Understanding these basic properties lends significant insight into solving complex trigonometric equations efficiently.

Quadratic equations surface frequently, even in trigonometric contexts. The quadratic equation derived from the given problem is \(y^2 - \frac{3}{2}y + \frac{1}{2} = 0\), where \(y\) represents \(\sin x\).To solve this, we employ the quadratic formula \( y = \frac{-b \pm \sqrt{b^2 - 4ac}}{2a} \), for an equation of the form \( ax^2 + bx + c = 0 \). Here,

• \(a = 1\)
• \(b = -\frac{3}{2}\)
• \(c = \frac{1}{2}\)

Using these values, the solutions are \( y = 1 \) and \( y = \frac{1}{2} \). This gives potential values for \( \sin x \), which can then be used to determine \(x\). Understanding quadratic equations not only helps solve this step but also reinforces the concept of how algebraic manipulations can interconnect with trigonometry.

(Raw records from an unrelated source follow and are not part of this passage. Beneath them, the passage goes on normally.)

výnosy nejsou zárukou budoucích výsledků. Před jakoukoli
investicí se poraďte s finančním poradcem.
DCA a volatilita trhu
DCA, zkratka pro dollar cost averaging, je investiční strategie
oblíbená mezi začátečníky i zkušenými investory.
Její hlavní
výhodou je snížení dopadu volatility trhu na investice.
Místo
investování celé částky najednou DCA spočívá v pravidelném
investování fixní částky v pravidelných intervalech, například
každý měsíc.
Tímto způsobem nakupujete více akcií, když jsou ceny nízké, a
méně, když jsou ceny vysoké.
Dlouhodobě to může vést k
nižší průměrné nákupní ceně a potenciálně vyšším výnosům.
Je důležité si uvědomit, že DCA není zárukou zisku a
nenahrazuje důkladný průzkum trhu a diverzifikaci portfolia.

In the realm of trigonometry, functions like sine and cosine are pivotal. These functions are periodic and defined across the unit circle. For cosine, \(\cos x = 1\) means \(x = 2n\pi\), and \(\cos x = -1\) corresponds to \((2n+1)\pi\). On the other hand, for sine, \(\sin x = 1\) occurs at \(x = (2n+1)\frac{\pi}{2}\), while \(\sin x = \frac{1}{2}\) happens at \(x = n\pi + (-1)^n\frac{\pi}{6}\).It’s essential to grasp these core behaviors to find the correct values of \(x\) in trigonometric contexts. By knowing these crucial points within the unit circle, you can efficiently solve trigonometric problems and accurately navigate through the maze that is trigonometric equations.Understanding trigonometrical functions deeply not only helps in mathematics but also enhances a learner's problem-solving abilities for exams like JEE Main.